News
Olympus Diagnostics Business Acquired by Beckman Coulter
Jun 08 2009
Beckman Coulter Inc and Olympus Corporation have entered into a definitive agreement under which Beckman Coulter will acquire the diagnostic systems portion of Olympus’ Life Sciences business for 77.45 billion yen, approximately USD $800 million. By broadening its chemistry offering, Beckman Coulter’s Chemistry stands to establish a leadership position with particular strength in larger hospital laboratories as well as extending its broad chemistry customer base, said the company.

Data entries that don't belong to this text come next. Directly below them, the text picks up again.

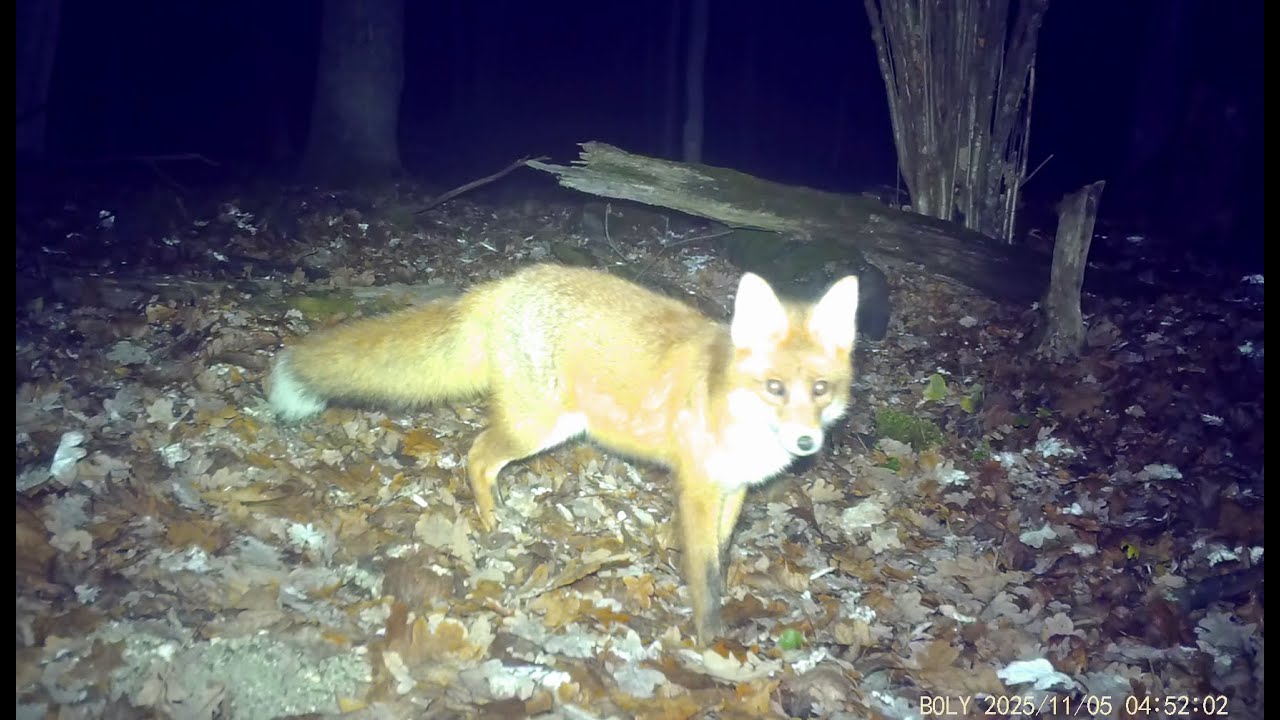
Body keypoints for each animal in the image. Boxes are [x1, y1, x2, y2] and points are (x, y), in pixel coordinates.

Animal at [268, 263, 860, 644]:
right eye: (775, 388)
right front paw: (709, 641)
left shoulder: (732, 491)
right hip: (540, 426)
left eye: (820, 390)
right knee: (475, 455)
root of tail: (505, 284)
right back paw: (492, 524)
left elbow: (721, 556)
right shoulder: (696, 489)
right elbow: (705, 576)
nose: (806, 443)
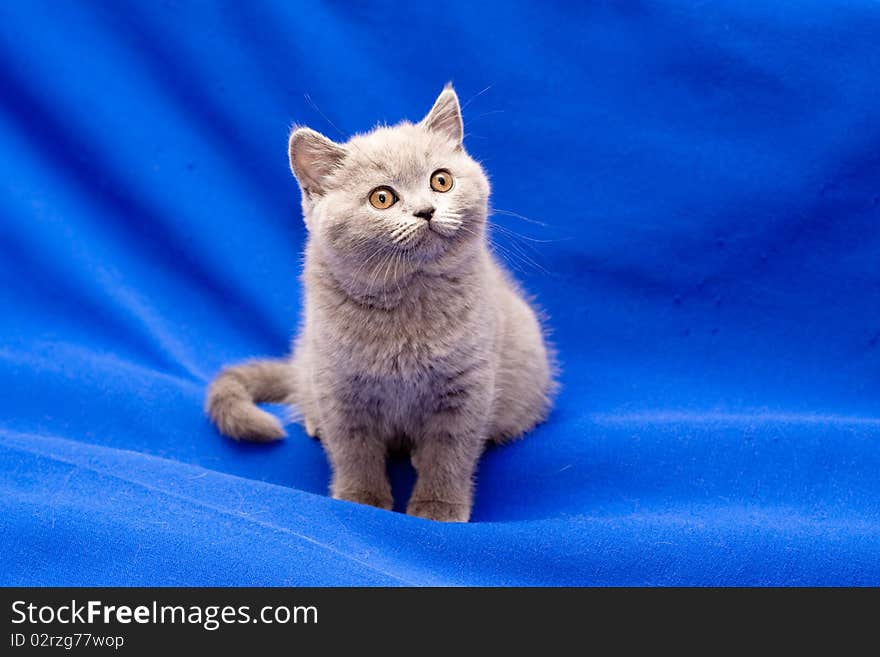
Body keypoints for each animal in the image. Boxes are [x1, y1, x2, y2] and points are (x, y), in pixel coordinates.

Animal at [205, 84, 556, 520]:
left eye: (441, 181)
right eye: (383, 198)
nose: (426, 211)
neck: (407, 303)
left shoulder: (468, 386)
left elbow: (450, 452)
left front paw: (437, 507)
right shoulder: (339, 386)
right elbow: (354, 449)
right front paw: (361, 498)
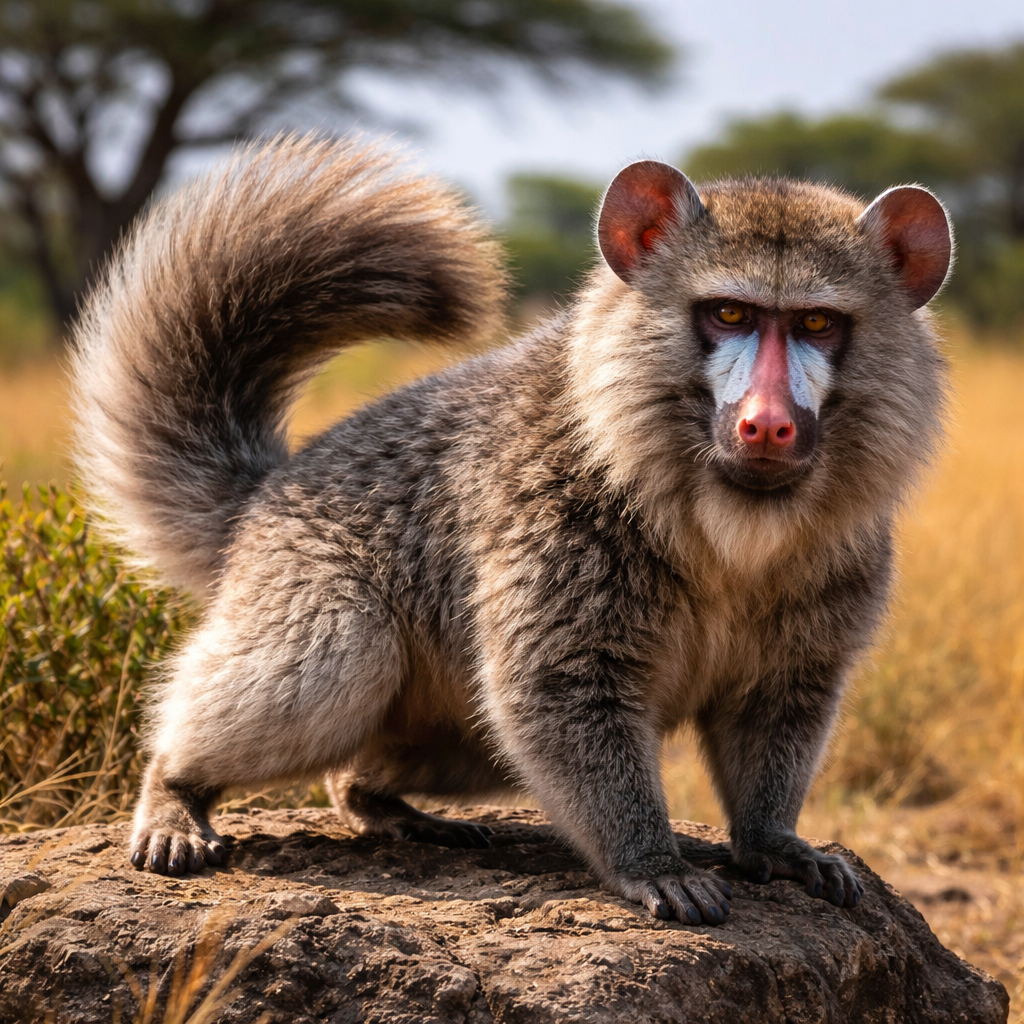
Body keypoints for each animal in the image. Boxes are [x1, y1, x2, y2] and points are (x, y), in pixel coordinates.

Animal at [71, 135, 952, 926]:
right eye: (728, 313)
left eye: (817, 325)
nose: (766, 425)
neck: (729, 516)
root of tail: (264, 491)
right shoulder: (553, 541)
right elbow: (559, 694)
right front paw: (650, 859)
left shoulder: (819, 617)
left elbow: (776, 720)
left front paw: (772, 840)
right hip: (313, 597)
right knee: (323, 665)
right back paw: (173, 791)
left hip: (448, 727)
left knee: (368, 771)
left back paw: (385, 804)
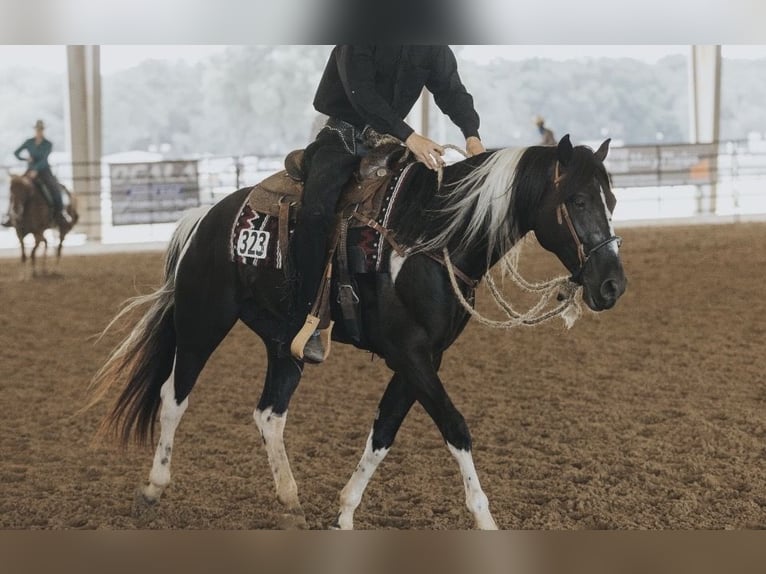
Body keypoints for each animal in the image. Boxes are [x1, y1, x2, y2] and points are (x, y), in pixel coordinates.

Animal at [90, 134, 627, 529]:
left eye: (613, 199)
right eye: (578, 200)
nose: (612, 284)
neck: (434, 237)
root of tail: (206, 218)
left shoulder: (424, 358)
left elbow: (384, 430)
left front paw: (345, 511)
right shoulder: (409, 354)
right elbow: (455, 427)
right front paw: (485, 519)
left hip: (283, 342)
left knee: (269, 414)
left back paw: (290, 499)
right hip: (202, 321)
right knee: (173, 396)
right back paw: (154, 486)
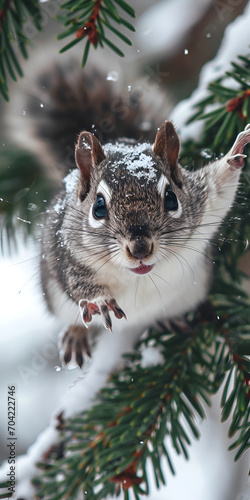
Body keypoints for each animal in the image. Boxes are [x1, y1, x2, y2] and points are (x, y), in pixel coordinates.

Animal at [7, 59, 250, 372]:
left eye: (171, 198)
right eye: (98, 207)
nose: (140, 249)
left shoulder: (203, 204)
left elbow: (219, 190)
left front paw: (236, 151)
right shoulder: (65, 253)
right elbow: (77, 283)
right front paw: (99, 301)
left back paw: (170, 319)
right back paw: (76, 336)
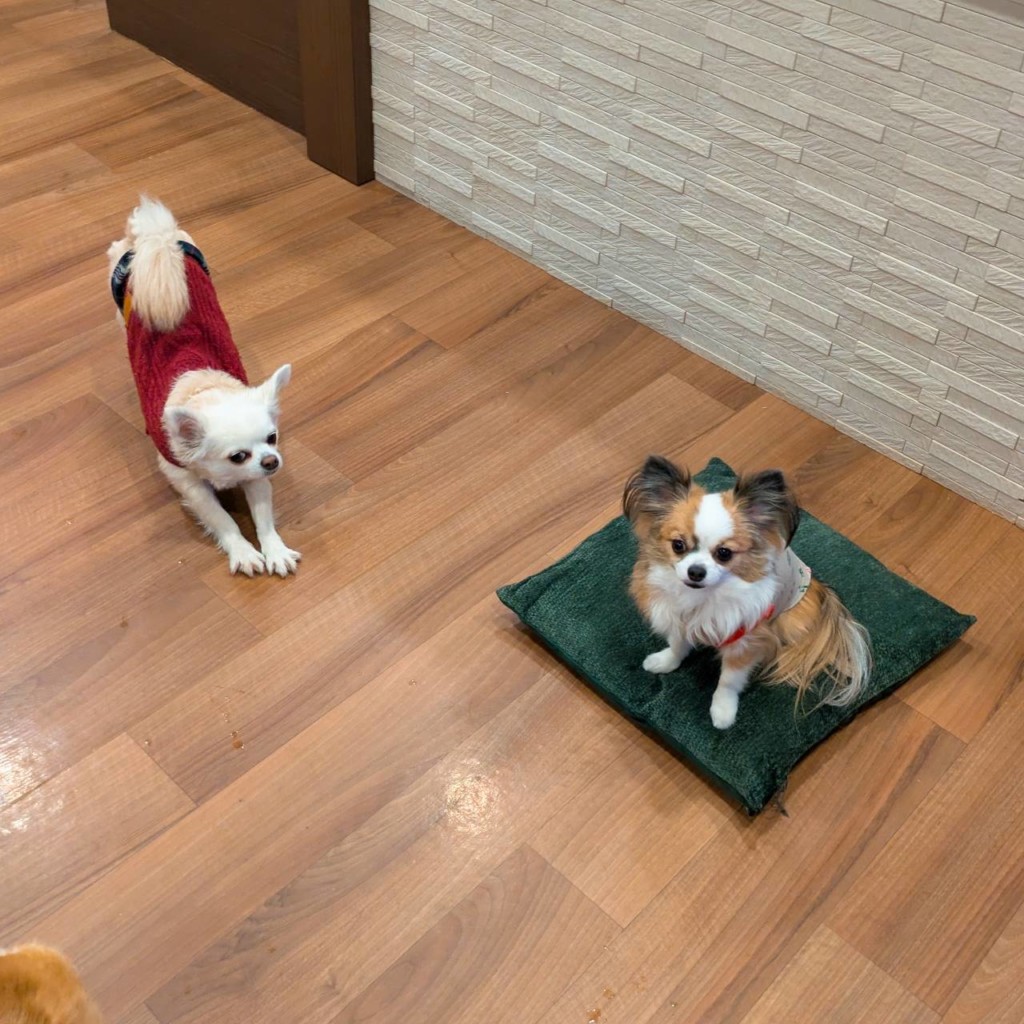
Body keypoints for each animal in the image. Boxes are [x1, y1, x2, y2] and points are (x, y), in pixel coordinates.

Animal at [107, 197, 300, 576]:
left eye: (272, 439)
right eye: (237, 456)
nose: (272, 461)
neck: (202, 387)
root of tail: (153, 236)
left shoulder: (256, 479)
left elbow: (263, 517)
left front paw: (274, 549)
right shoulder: (187, 481)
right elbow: (222, 519)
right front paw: (242, 550)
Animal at [623, 456, 871, 729]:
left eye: (724, 553)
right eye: (678, 545)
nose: (696, 571)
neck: (705, 597)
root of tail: (820, 588)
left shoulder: (745, 640)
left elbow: (728, 681)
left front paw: (723, 712)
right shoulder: (678, 617)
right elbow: (678, 646)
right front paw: (664, 662)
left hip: (790, 620)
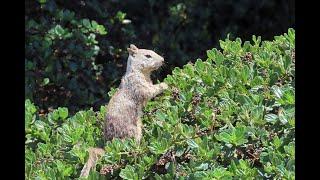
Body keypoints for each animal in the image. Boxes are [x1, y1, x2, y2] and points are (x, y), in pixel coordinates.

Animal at [80, 44, 169, 177]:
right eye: (148, 55)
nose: (163, 60)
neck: (140, 73)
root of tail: (109, 145)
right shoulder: (138, 85)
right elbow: (150, 91)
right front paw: (164, 85)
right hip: (133, 133)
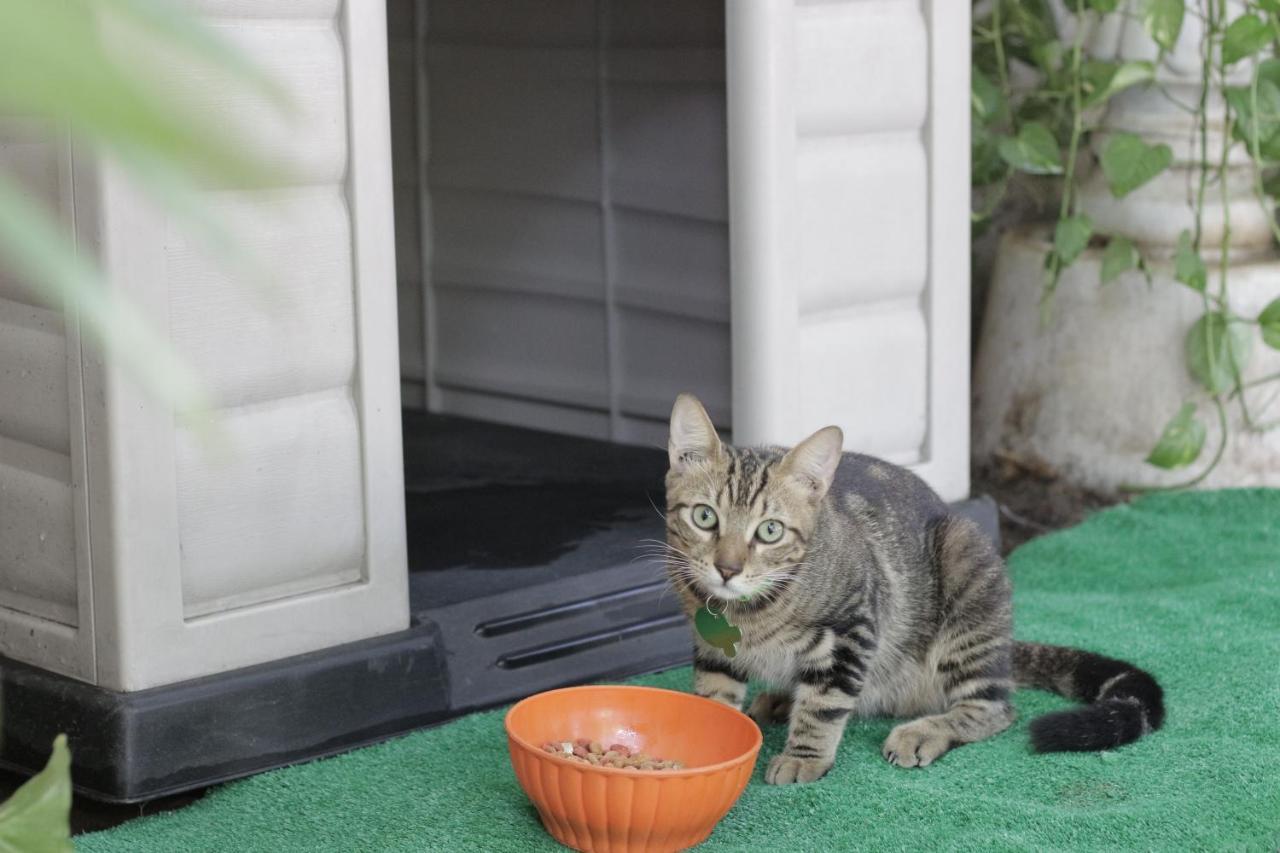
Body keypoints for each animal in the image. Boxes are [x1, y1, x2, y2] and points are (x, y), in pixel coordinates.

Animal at [665, 394, 1167, 783]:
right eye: (705, 517)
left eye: (769, 531)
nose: (727, 568)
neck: (750, 614)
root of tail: (1005, 648)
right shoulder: (709, 645)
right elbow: (715, 694)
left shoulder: (852, 628)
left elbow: (825, 702)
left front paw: (803, 756)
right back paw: (780, 698)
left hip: (966, 573)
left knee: (994, 707)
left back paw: (924, 731)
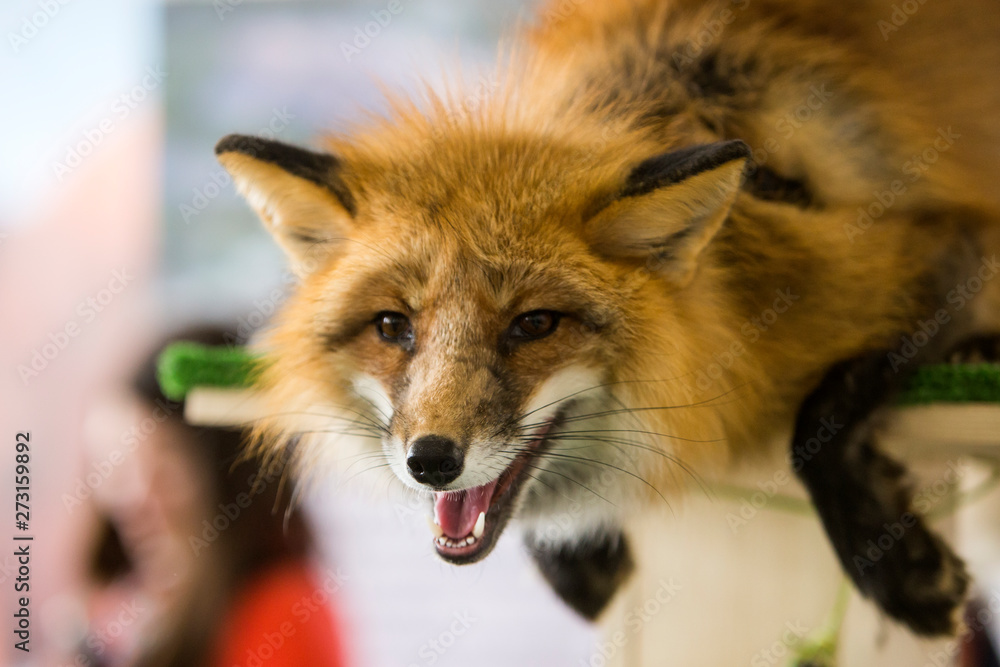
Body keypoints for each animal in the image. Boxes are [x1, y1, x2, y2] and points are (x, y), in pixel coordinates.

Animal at [214, 0, 1000, 637]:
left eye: (534, 325)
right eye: (391, 326)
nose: (431, 461)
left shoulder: (937, 253)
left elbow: (818, 418)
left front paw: (896, 571)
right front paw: (577, 557)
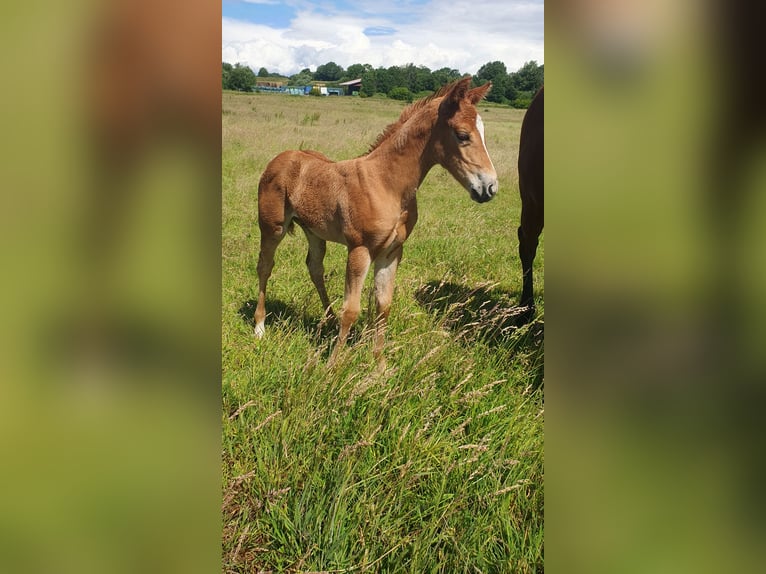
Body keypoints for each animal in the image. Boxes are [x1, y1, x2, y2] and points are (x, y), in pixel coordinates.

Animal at [254, 77, 498, 367]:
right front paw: (331, 367)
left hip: (314, 231)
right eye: (462, 135)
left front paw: (379, 365)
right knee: (265, 267)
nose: (489, 188)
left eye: (483, 133)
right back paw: (259, 327)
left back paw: (328, 320)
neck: (386, 183)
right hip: (272, 228)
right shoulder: (360, 249)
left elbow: (383, 306)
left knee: (314, 268)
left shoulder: (392, 252)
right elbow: (352, 309)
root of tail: (281, 157)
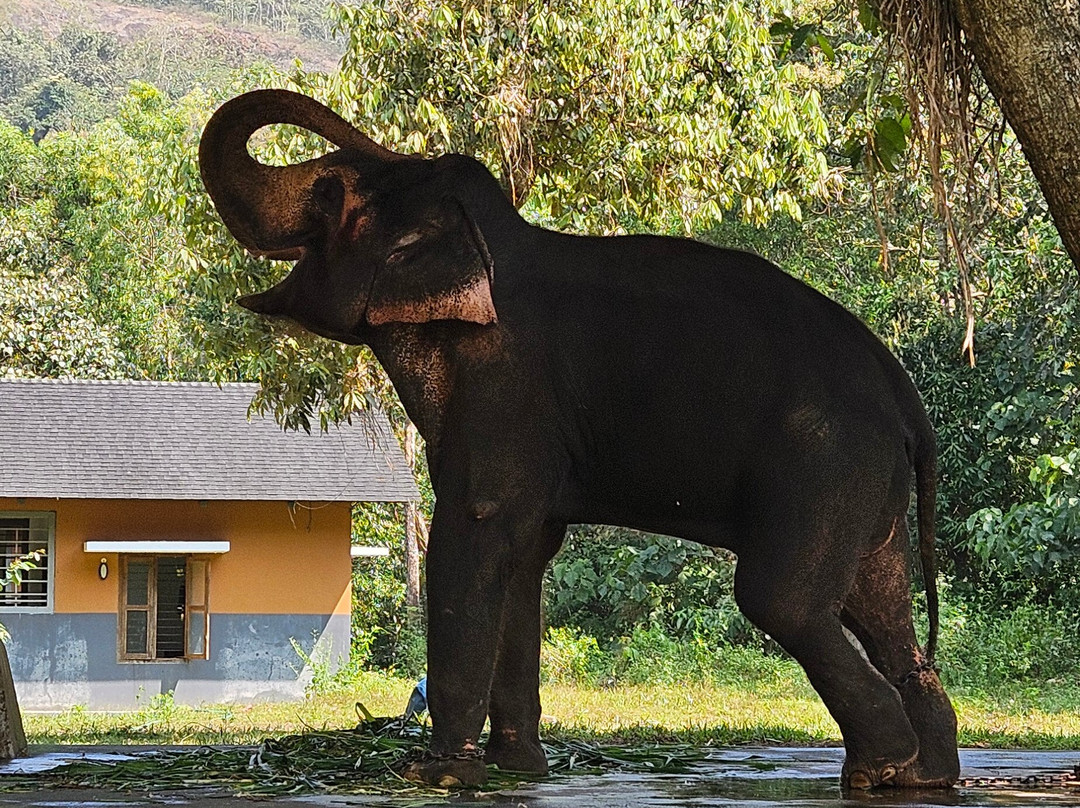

It is anticipated that by 2010 the Olympus Diagnostics will increase Beckman Coulter’s revenue by approximately $500 million on a full year basis and generate approximately $40 to $50 million in operating income (excluding FAS141R associated amortization). Beckman Coulter believes that 2010 pre-tax savings of between $50 and $60 million can be achieved from the combination of Olympus operating expenses of about $200 million and Beckman Coulter operating expenses of more than $1 billion. Savings are expected to be realised from leveraging existing global infrastructure and integrating sales, service, administrative and R&D activities. The acquisition is expected to be financed by a combination of newly issued Beckman Coulter common stock (approximately $300 million) and newly issued debt (approximately $500 million). Under the intended conservative financing structure, the company does not anticipate a change in its current investment grade ratings. Scott Garrett, Beckman Coulter’s Chairman, President and Chief Executive Officer, said: "This compelling transaction combines the chemistry product lines of our two companies into a complete chemistry systems offering. Customers will benefit from the expanded range of products, particularly those large hospital and university laboratories where higher throughput systems are preferred. In addition, Beckman Coulter’s strength in total lab automation will be complemented by Olympus’ strong pre-analytical automation
position in Europe and Asia.”
This transaction is expected to close in the third quarter of 2009 and is subject to customary government approvals, the finalisation of certain ancillary agreements and the disclosure schedules, as well as other customary conditions.